His good work has earned Frye recognition. He calls being named an honorary alumnus of Wabash "the one award that is most touching to me.

"I love this place," he adds. "It's one of the best things that's ever happened to me, for my vocation, for my life.

"But I do remind myself every once in a while, when hubris does kick in, that things go on whether I do them or not."

He learned that lesson while a first-generation college student at Bethany College. Involved in service projects there, Frye was returning from Yale with his future wife Barbara and his friend Mal Sillars where they'd been scouting housing for his year as a Woodrow Wilson scholar. Frye hit a patch of ice and rolled his VW Beetle. When he pulled himself out of the upside-down vehicle, another car came sliding toward him.

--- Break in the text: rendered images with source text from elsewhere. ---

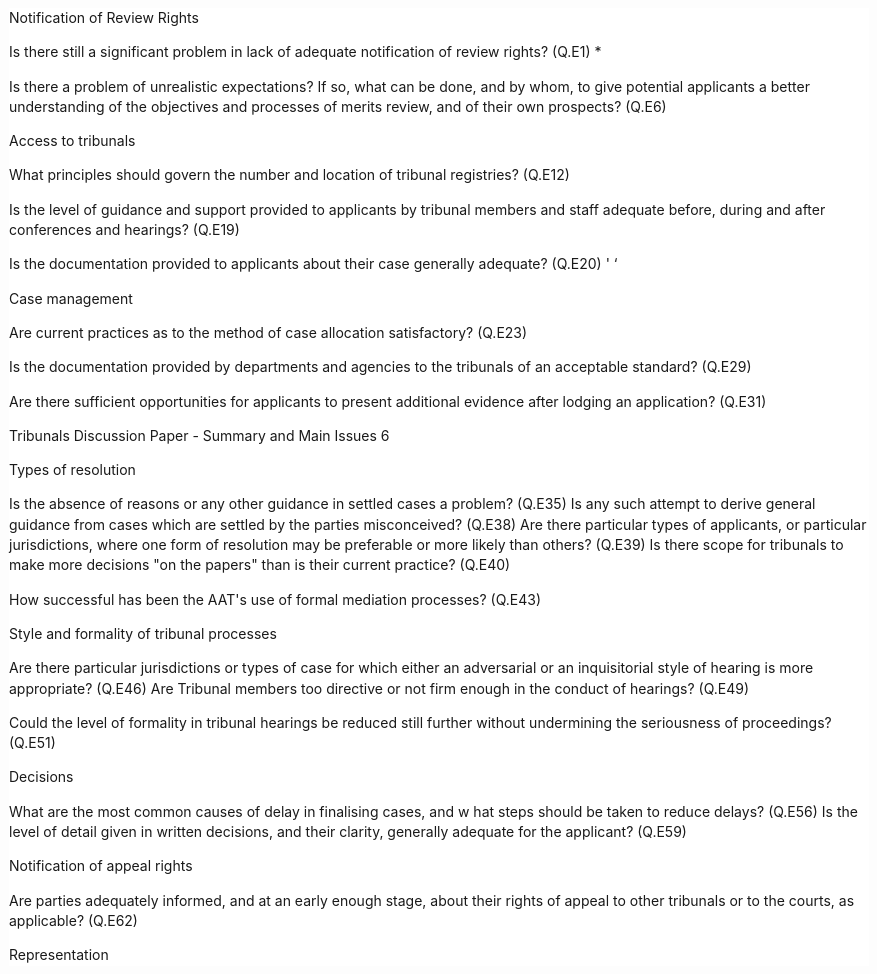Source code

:  Notification of Review Rights

 Is there still a significant problem in lack of adequate notification of review rights?  (Q.E1) *

 Is there a problem of unrealistic expectations? If so, what can be done, and by  whom, to give potential applicants a better understanding of the objectives and  processes of merits review, and of their own prospects? (Q.E6)

 Access to tribunals

 What principles should govern the number and location of tribunal registries?  (Q.E12)

 Is the level of guidance and support provided to applicants by tribunal members  and staff adequate before, during and after conferences and hearings? (Q.E19)

 Is the documentation provided to applicants about their case generally adequate?  (Q.E20) ' ‘

 Case management

 Are current practices as to the method of case allocation satisfactory? (Q.E23)

 Is the documentation provided by departments and agencies to the tribunals of an  acceptable standard? (Q.E29)

 Are there sufficient opportunities for applicants to present additional evidence after  lodging an application? (Q.E31)

 Tribunals Discussion Paper - Summary and Main Issues 6

 Types of resolution

 Is the absence of reasons or any other guidance in settled cases a problem? (Q.E35) Is any such attempt to derive general guidance from cases which are settled by the  parties misconceived? (Q.E38) Are there particular types of applicants, or particular jurisdictions, where one form  of resolution may be preferable or more likely than others? (Q.E39) Is there scope for tribunals to make more decisions "on the papers" than is their  current practice? (Q.E40)

 How successful has been the AAT's use of formal mediation processes? (Q.E43)

 Style and formality of tribunal processes

 Are there particular jurisdictions or types of case for which either an adversarial or  an inquisitorial style of hearing is more appropriate? (Q.E46) Are Tribunal members too directive or not firm enough in the conduct of hearings?  (Q.E49)

 Could the level of formality in tribunal hearings be reduced still further without  undermining the seriousness of proceedings? (Q.E51)

 Decisions

 What are the most common causes of delay in finalising cases, and w hat steps  should be taken to reduce delays? (Q.E56) Is the level of detail given in written decisions, and their clarity, generally adequate  for the applicant? (Q.E59)

 Notification of appeal rights

 Are parties adequately informed, and at an early enough stage, about their rights of  appeal to other tribunals or to the courts, as applicable? (Q.E62)

 Representation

Sillars pulled his friend out of the way and saved his life, but Frye was struck in the legs and thrown into the air.

"I spent the spring of my senior year in the hospital, but all the projects I was involved in, things where I thought I was indispensable, kept going without me. Someone else picked them up.

"So if I start to get cocky about this stuff, I remember that whatever God's plan is for anyone, things happen. You go on. Just do what you think you can do. And that's enough."

It's a philosophy that's both humbling and freeing.

"I'm not doing this noblesse oblige; I'm doing this because of my faith."

He harkens back to that congregation that took care of him when his mother died.

"I found it to be something precious, that people took care of me. They didn't think of it as giving back-that was just who they were. The relationships in that congregation enriched them all, and nurtured me. I said, 'Hey, I want to be part of that.'"

That's what he'll be doing full time following his retirement in 2006.

"My wife says I don't have any hobbies, but if you define hobby as what you enjoy doing, then this is my hobby, and I want more time to do more community service things. That's where I get the most joy and satisfaction.

"I come home after working on a Habitat house on a Saturday, just a little worn out, and I can say to myself, 'Man, this was a great way to spend a day.'"

Photo: Larry Frye H'81 at the blessing of a Habitat for Humanity home.